▶ _Work item_: Pull every line holding the string "bedeutet" from the records below.

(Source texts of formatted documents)
= = = =
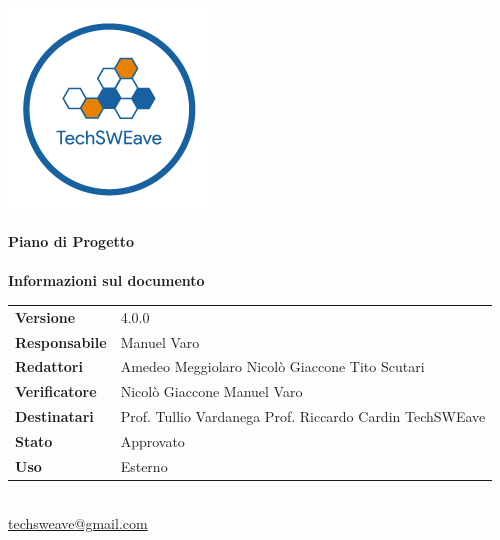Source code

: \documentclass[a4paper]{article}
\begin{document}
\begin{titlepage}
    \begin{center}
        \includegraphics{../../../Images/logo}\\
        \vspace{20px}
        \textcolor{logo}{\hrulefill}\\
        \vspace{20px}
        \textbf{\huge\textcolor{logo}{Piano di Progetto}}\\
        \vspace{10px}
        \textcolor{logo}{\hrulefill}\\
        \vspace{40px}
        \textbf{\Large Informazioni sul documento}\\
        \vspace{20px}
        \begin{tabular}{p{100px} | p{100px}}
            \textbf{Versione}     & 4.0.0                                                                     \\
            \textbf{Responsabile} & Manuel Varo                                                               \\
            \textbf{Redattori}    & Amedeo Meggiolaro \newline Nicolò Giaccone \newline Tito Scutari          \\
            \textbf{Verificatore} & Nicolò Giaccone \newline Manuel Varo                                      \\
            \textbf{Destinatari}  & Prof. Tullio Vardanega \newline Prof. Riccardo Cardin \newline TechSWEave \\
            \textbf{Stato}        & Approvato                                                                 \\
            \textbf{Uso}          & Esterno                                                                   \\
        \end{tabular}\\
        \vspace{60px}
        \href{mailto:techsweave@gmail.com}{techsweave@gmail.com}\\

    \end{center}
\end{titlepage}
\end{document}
= = = =
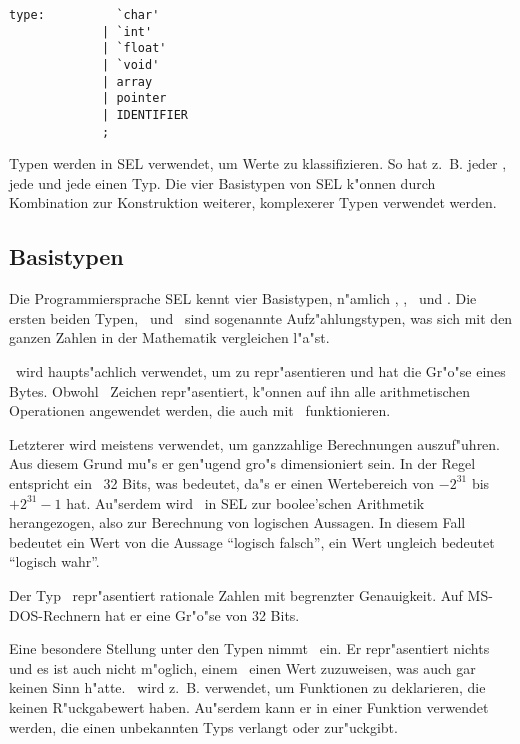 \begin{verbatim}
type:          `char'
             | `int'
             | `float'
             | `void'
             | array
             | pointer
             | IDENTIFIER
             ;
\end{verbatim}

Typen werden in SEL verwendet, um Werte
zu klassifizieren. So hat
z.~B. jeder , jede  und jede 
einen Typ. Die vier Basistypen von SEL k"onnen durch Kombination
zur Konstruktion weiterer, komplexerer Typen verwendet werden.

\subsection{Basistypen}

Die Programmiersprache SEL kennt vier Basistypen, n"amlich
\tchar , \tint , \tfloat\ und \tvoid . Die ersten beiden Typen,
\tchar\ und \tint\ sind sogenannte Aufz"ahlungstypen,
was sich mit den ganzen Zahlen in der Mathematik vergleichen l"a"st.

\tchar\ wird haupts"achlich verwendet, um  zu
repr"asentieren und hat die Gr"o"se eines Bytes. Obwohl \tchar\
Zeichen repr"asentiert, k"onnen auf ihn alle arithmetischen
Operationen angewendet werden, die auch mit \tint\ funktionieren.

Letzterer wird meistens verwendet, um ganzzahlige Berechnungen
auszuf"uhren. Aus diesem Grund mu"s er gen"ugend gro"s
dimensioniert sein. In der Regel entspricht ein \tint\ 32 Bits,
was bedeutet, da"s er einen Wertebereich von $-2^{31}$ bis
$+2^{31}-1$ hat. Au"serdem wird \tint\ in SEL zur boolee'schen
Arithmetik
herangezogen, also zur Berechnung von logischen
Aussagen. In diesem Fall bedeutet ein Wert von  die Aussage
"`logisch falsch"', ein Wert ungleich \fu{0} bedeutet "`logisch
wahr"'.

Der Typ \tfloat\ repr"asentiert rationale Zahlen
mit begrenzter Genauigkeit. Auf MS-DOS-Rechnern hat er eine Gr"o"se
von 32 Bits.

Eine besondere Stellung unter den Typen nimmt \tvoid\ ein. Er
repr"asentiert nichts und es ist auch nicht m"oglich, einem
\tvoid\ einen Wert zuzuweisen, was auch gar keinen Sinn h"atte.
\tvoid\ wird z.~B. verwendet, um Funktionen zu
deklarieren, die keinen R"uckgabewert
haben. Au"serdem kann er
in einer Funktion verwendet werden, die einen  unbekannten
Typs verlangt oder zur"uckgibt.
= = = =
▶ _Solution to this exercise_:
was bedeutet, da"s er einen Wertebereich von $-2^{31}$ bis
Aussagen. In diesem Fall bedeutet ein Wert von  die Aussage
"`logisch falsch"', ein Wert ungleich \fu{0} bedeutet "`logisch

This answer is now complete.